“America is at its best when it welcomes refugees and asylum seekers”
Over the holiday, the Boston Globe published a powerful editorial highlighting the stark contrast between Massachusetts Immigrant and Refugee Advocacy Coalition (MIRA)’s annual luncheon —which brought together 350 immigrants, refugees and allies to share a Thanksgiving meal — and the actions of the Trump administration. The editorial lambasts the administration’s relentless drive to dismantle the asylum process, calling their actions “a shameful abdication of the founding principles of our nation.”
Last week, the bicameral Refugee Protection Act of 2019 was introduced, which would expand refugee protections and reverse the administration’s harmful policies. The Globe Editorial Board points out that the Act represents the interests of three-quarters of Americans, who believe America has plenty of room at our table for refugees and asylum seekers.
The editorial is excerpted below and can be read in full here:
For 15 years, the Massachusetts Immigrant and Refugee Advocacy Coalition has held an annual Thanksgiving soiree at the State House to fete the state’s immigrants and refugees, and their allies. On Tuesday, more than 350 immigrants — Haitians, Iraqis, Salvadorans, Panamanians, Chinese — shared, together on Beacon Hill, a meal of turkey and apple pie.
Elected officials and community leaders imparted words of hope and gratitude while acknowledging the real threats foreigners face every day in the Trump era. At a time when the president of the United States is closing the door on asylum seekers and dismantling the refugee resettlement process, the message was clear: There’s room at this table.
“Our nation has always welcomed those escaping violence and war and poverty. We will not allow Donald Trump to close our doors because of hate and fear,” said Senator Ed Markey to thunderous applause during the MIRA event.
Markey was not being hyperbolic. Just this year, President Trump has targeted immigrants on multiple fronts in what appears to be a concerted effort to prevent asylum seekers and refugees fleeing violence, war, and poverty from ever having a chance of coming to the United States.
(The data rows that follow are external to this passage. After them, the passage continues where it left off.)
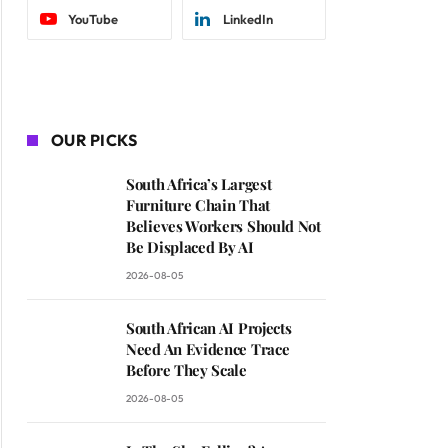
YouTube
LinkedIn
OUR PICKS
South Africa’s Largest
Furniture Chain That
Believes Workers Should Not
Be Displaced By AI
2026-08-05
South African AI Projects
Need An Evidence Trace
Before They Scale
2026-08-05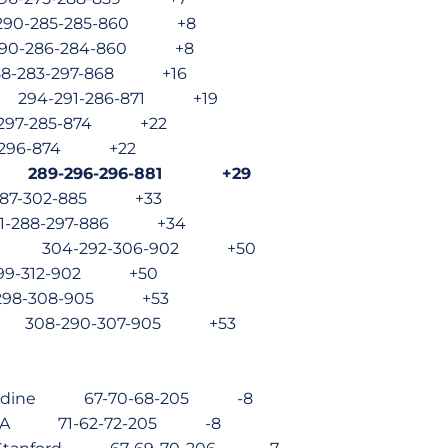
 290-285-285-860 +8
 290-286-284-860 +8
8-283-297-868 +16
te 294-291-286-871 +19
2-297-285-874 +22
-296-874 +22
ate 289-296-296-881 +29
287-302-885 +33
01-288-297-886 +34
tate 304-292-306-902 +50
299-312-902 +50
-298-308-905 +53
te 308-290-307-905 +53
epperdine 67-70-68-205 -8
o, UCLA 71-62-72-205 -8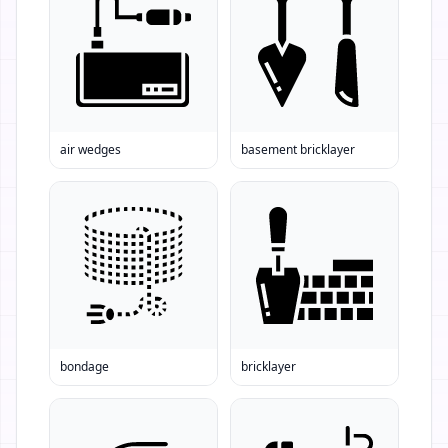
air wedges
basement bricklayer
bondage
bricklayer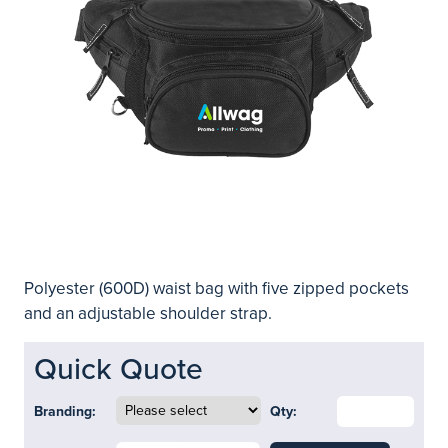
Polyester (600D) waist bag with five zipped pockets
and an adjustable shoulder strap.
Quick Quote
Branding:
Qty: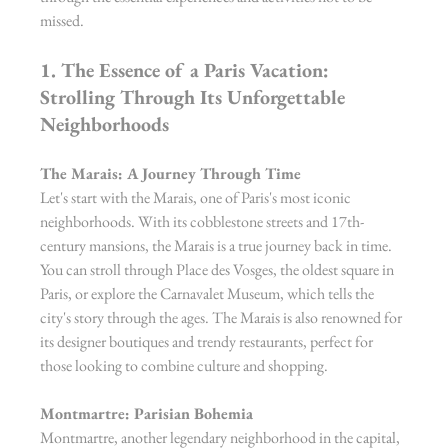
missed.
1. The Essence of a Paris Vacation: 
Strolling Through Its Unforgettable 
Neighborhoods
The Marais: A Journey Through Time
Let's start with the Marais, one of Paris's most iconic 
neighborhoods. With its cobblestone streets and 17th-
century mansions, the Marais is a true journey back in time. 
You can stroll through Place des Vosges, the oldest square in 
Paris, or explore the Carnavalet Museum, which tells the 
city's story through the ages. The Marais is also renowned for 
its designer boutiques and trendy restaurants, perfect for 
those looking to combine culture and shopping.
Montmartre: Parisian Bohemia
Montmartre, another legendary neighborhood in the capital, 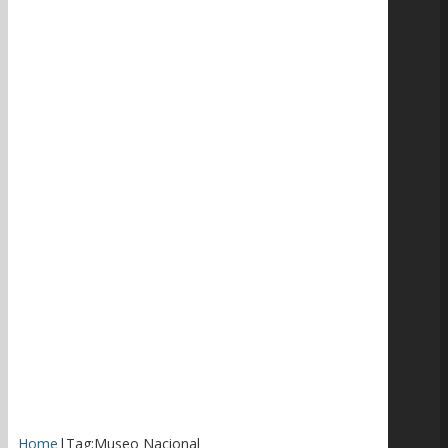
Home
|
Tag:
Museo Nacional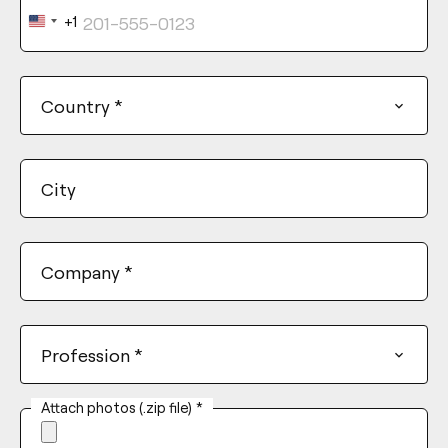
+1
United
States
+1
Country
*
City
Company
*
Profession
*
Attach photos (.zip file)
*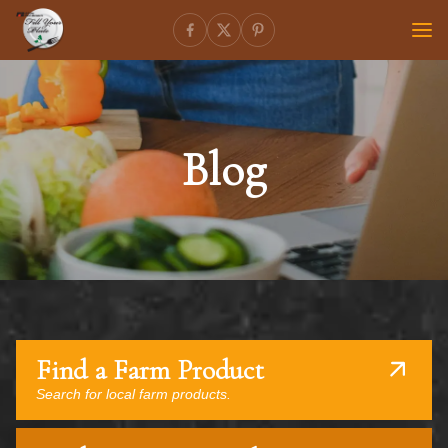
Blog
Find a Farm Product
Search for local farm products.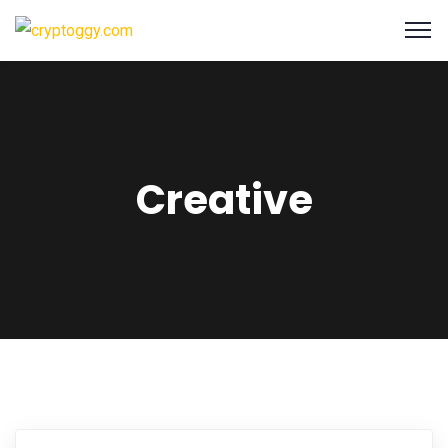
Creative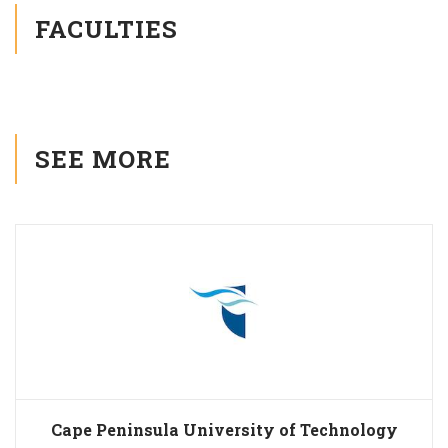
FACULTIES
SEE MORE
Cape Peninsula University of Technology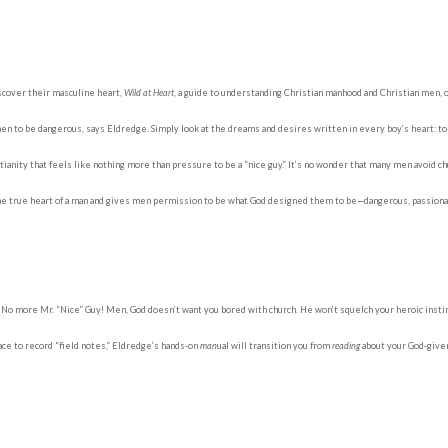
cover their masculine heart,
Wild at Heart
, a guide to understanding Christian manhood and Christian men, 
n to be dangerous, says Eldredge. Simply look at the dreams and desires written in every boy’s heart: to be a
nity that feels like nothing more than pressure to be a “nice guy.” It’s no wonder that many men avoid chu
e true heart of a man and gives men permission to be what God designed them to be—dangerous, passionate
No more Mr. “Nice” Guy! Men, God doesn’t want you bored with church. He won’t squelch your heroic insti
ace to record “field notes,” Eldredge’s hands-on
man
ual will transition you from
reading
about your God-give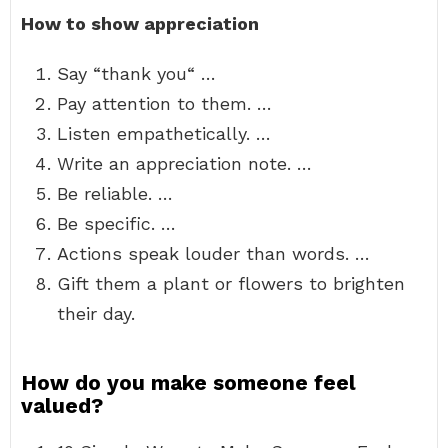
How to show appreciation
Say “thank you“ …
Pay attention to them. …
Listen empathetically. …
Write an appreciation note. …
Be reliable. …
Be specific. …
Actions speak louder than words. …
Gift them a plant or flowers to brighten
their day.
How do you make someone feel
valued?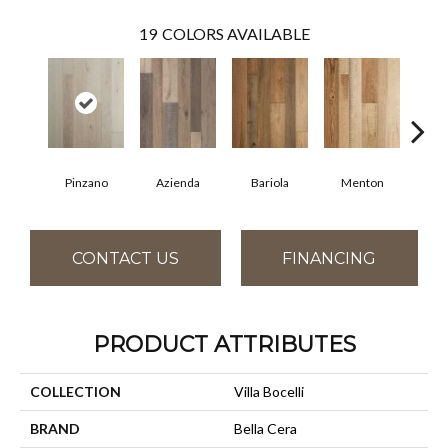
19
COLORS AVAILABLE
Pinzano
Azienda
Bariola
Menton
Cab
CONTACT US
FINANCING
PRODUCT ATTRIBUTES
COLLECTION
Villa Bocelli
BRAND
Bella Cera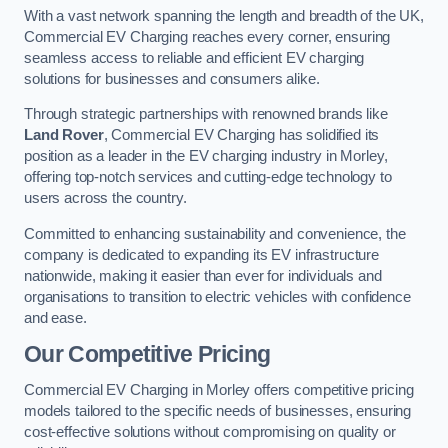
With a vast network spanning the length and breadth of the UK,
Commercial EV Charging reaches every corner, ensuring
seamless access to reliable and efficient EV charging
solutions for businesses and consumers alike.
Through strategic partnerships with renowned brands like
Land Rover
, Commercial EV Charging has solidified its
position as a leader in the EV charging industry in Morley,
offering top-notch services and cutting-edge technology to
users across the country.
Committed to enhancing sustainability and convenience, the
company is dedicated to expanding its EV infrastructure
nationwide, making it easier than ever for individuals and
organisations to transition to electric vehicles with confidence
and ease.
Our Competitive Pricing
Commercial EV Charging in Morley offers competitive pricing
models tailored to the specific needs of businesses, ensuring
cost-effective solutions without compromising on quality or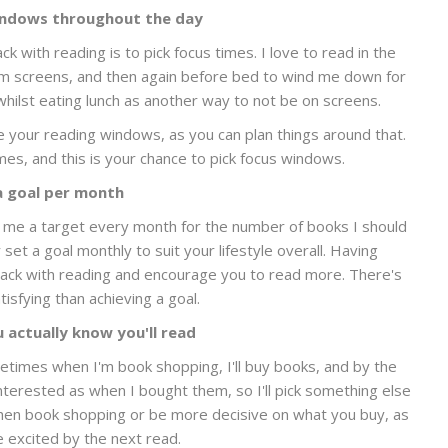
indows throughout the day
 with reading is to pick focus times. I love to read in the
 screens, and then again before bed to wind me down for
whilst eating lunch as another way to not be on screens.
 your reading windows, as you can plan things around that.
imes, and this is your chance to pick focus windows.
a goal per month
es me a target every month for the number of books I should
set a goal monthly to suit your lifestyle overall. Having
ack with reading and encourage you to read more. There's
isfying than achieving a goal.
 actually know you'll read
etimes when I'm book shopping, I'll buy books, and by the
nterested as when I bought them, so I'll pick something else
 when book shopping or be more decisive on what you buy, as
e excited by the next read.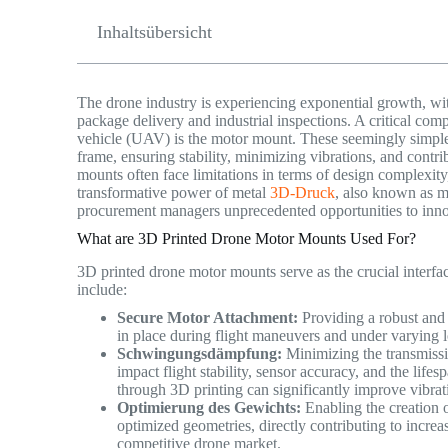
Inhaltsübersicht
The drone industry is experiencing exponential growth, wit
package delivery and industrial inspections. A critical com
vehicle (UAV) is the motor mount. These seemingly simple p
frame, ensuring stability, minimizing vibrations, and contri
mounts often face limitations in terms of design complexit
transformative power of metal
3D-Druck
, also known as m
procurement managers unprecedented opportunities to inn
What are 3D Printed Drone Motor Mounts Used For?
3D printed drone motor mounts serve as the crucial interfa
include:
Secure Motor Attachment:
Providing a robust and 
in place during flight maneuvers and under varying 
Schwingungsdämpfung:
Minimizing the transmissi
impact flight stability, sensor accuracy, and the lif
through 3D printing can significantly improve vibra
Optimierung des Gewichts:
Enabling the creation of
optimized geometries, directly contributing to increas
competitive drone market.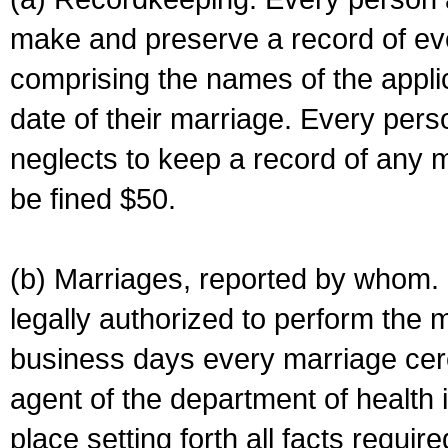
make and preserve a record of ev
comprising the names of the applic
date of their marriage. Every per
neglects to keep a record of any 
be fined $50.
(b) Marriages, reported by whom. I
legally authorized to perform the 
business days every marriage cer
agent of the department of health i
place setting forth all facts require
In September, the Trump administration announced it would dramatically cut the number of refugees who will be admitted to the United States in 2020 down to 18,000 — the lowest cap since 1980 — in an era when the number of refugees worldwide is at its highest since World War II. Trump’s more humane predecessors have often set six-figure caps for refugees. In October, not a single refugee was resettled in the United States.
All this amounts to a shameful abdication of the founding principles of our nation. What’s more, to explain abysmal refugee resettlement rates, the Trump administration has manufactured a border problem, arguing in a report to Congress that the low refugee ceiling is a response to the “extraordinary burden on the US immigration system” placed by “the humanitarian and security crisis along the southern border.” In other words, the administration is blaming asylum seekers on the US-Mexico border for its own failures to resettle refugees. As one former government official who worked in refugee resettlement put it: “This is a smokescreen: In fact, the government can handle both.”